But until 2022, all those postseasons had ended in disappointment, some heartbreakingly so, and for a while, it seemed that “so close and yet so far” would be part of Dusty Baker’s story. Baker himself, almost always calm and collected, never publicly let on how much that one missing piece bothered him. But it did. In fact, he was convinced it would keep him out of the Hall of Fame.
Then came a positive that grew out of the 2017 Houston Astros cheating scandal. In the aftermath, the Astros needed not just a new manager but one whose presence and reputation would help restore theirs. The Astros needed Dusty and he needed them, an excellent team that gave him one more shot at a World Series ring.
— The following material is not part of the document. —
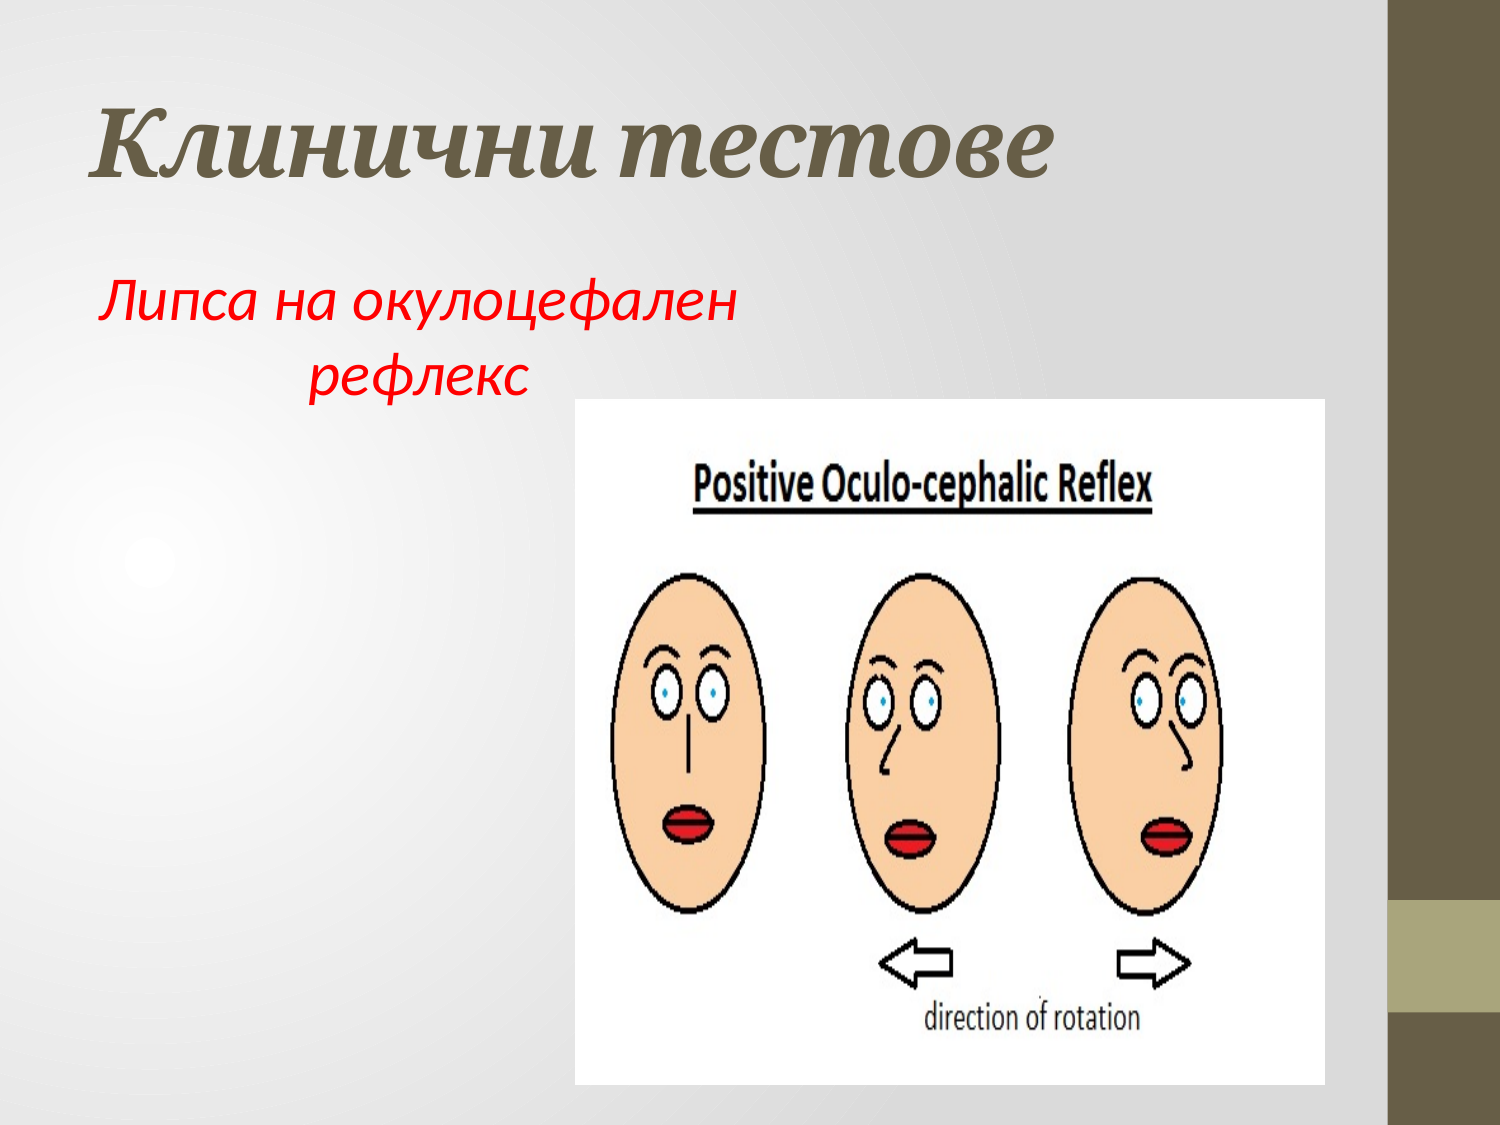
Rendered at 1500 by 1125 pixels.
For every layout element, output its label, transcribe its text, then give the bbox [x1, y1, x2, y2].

picture [574, 399, 1326, 1085]
title Клинични тестове [75, 45, 1325, 233]
list Липса на окулоцефален рефлекс [75, 249, 763, 1005]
After 25 years as a major league manager, Baker finally won a World Series championship with the Astros in 2022.
And at age 73, he became the oldest man ever to manage a World Series–winning team. The one line that might otherwise have been missing on what is now certain to be his Hall of Fame plaque had been filled in. This year, his Astros came within a game of returning to the World Series for a third straight year. After the Game 7 loss to the Rangers, Dusty announced his retirement. Beyond his statistical achievements, he will always be remembered as one of the game’s most singular and respected figures.
During the 2022 World Series, Justin Verlander posed a rhetorical question and then answered it himself. “Who is cooler than Dusty Baker? No one.”
And how cool was it that this great citizen of the game finally reached baseball’s summit?